### Aim of the exercise
Scan the material below for lines with the string "days". State how many there are and nothing else.
Raw data below:
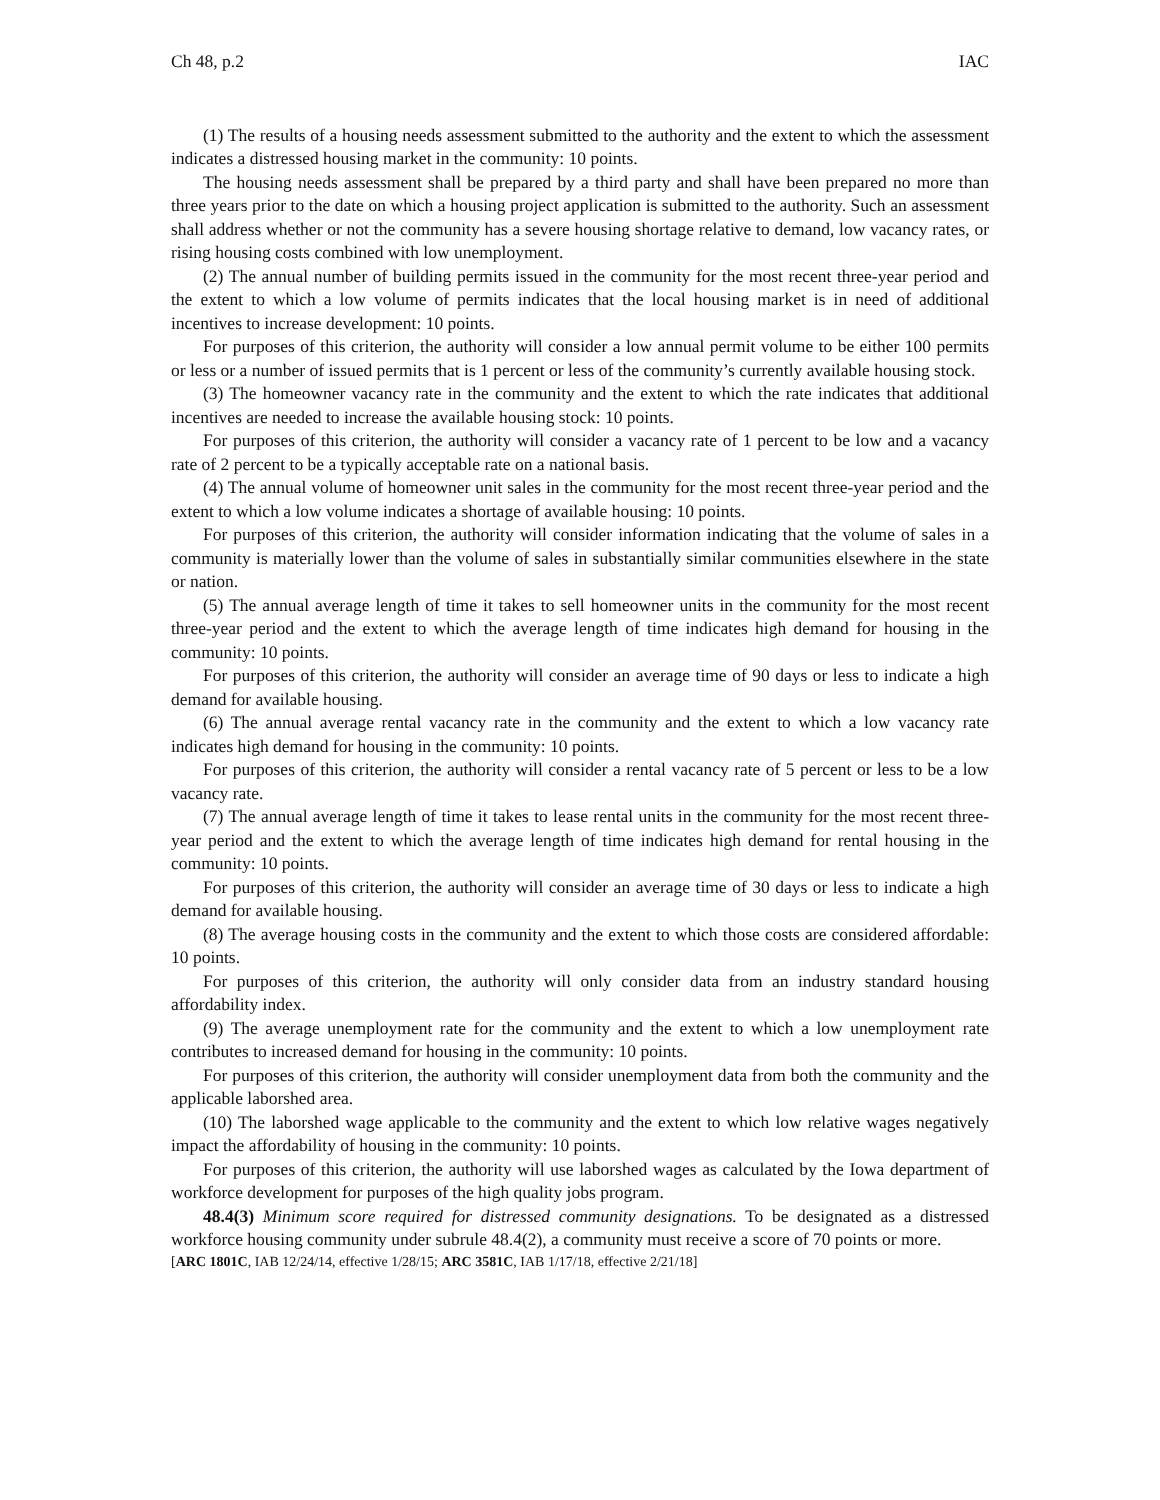Ch 48, p.2 IAC
(1) The results of a housing needs assessment submitted to the authority and the extent to which the assessment indicates a distressed housing market in the community: 10 points.
The housing needs assessment shall be prepared by a third party and shall have been prepared no more than three years prior to the date on which a housing project application is submitted to the authority. Such an assessment shall address whether or not the community has a severe housing shortage relative to demand, low vacancy rates, or rising housing costs combined with low unemployment.
(2) The annual number of building permits issued in the community for the most recent three-year period and the extent to which a low volume of permits indicates that the local housing market is in need of additional incentives to increase development: 10 points.
For purposes of this criterion, the authority will consider a low annual permit volume to be either 100 permits or less or a number of issued permits that is 1 percent or less of the community’s currently available housing stock.
(3) The homeowner vacancy rate in the community and the extent to which the rate indicates that additional incentives are needed to increase the available housing stock: 10 points.
For purposes of this criterion, the authority will consider a vacancy rate of 1 percent to be low and a vacancy rate of 2 percent to be a typically acceptable rate on a national basis.
(4) The annual volume of homeowner unit sales in the community for the most recent three-year period and the extent to which a low volume indicates a shortage of available housing: 10 points.
For purposes of this criterion, the authority will consider information indicating that the volume of sales in a community is materially lower than the volume of sales in substantially similar communities elsewhere in the state or nation.
(5) The annual average length of time it takes to sell homeowner units in the community for the most recent three-year period and the extent to which the average length of time indicates high demand for housing in the community: 10 points.
For purposes of this criterion, the authority will consider an average time of 90 days or less to indicate a high demand for available housing.
(6) The annual average rental vacancy rate in the community and the extent to which a low vacancy rate indicates high demand for housing in the community: 10 points.
For purposes of this criterion, the authority will consider a rental vacancy rate of 5 percent or less to be a low vacancy rate.
(7) The annual average length of time it takes to lease rental units in the community for the most recent three-year period and the extent to which the average length of time indicates high demand for rental housing in the community: 10 points.
For purposes of this criterion, the authority will consider an average time of 30 days or less to indicate a high demand for available housing.
(8) The average housing costs in the community and the extent to which those costs are considered affordable: 10 points.
For purposes of this criterion, the authority will only consider data from an industry standard housing affordability index.
(9) The average unemployment rate for the community and the extent to which a low unemployment rate contributes to increased demand for housing in the community: 10 points.
For purposes of this criterion, the authority will consider unemployment data from both the community and the applicable laborshed area.
(10) The laborshed wage applicable to the community and the extent to which low relative wages negatively impact the affordability of housing in the community: 10 points.
For purposes of this criterion, the authority will use laborshed wages as calculated by the Iowa department of workforce development for purposes of the high quality jobs program.
48.4(3) Minimum score required for distressed community designations. To be designated as a distressed workforce housing community under subrule 48.4(2), a community must receive a score of 70 points or more.
[ARC 1801C, IAB 12/24/14, effective 1/28/15; ARC 3581C, IAB 1/17/18, effective 2/21/18]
End of Raw data.
### Exercise solution
2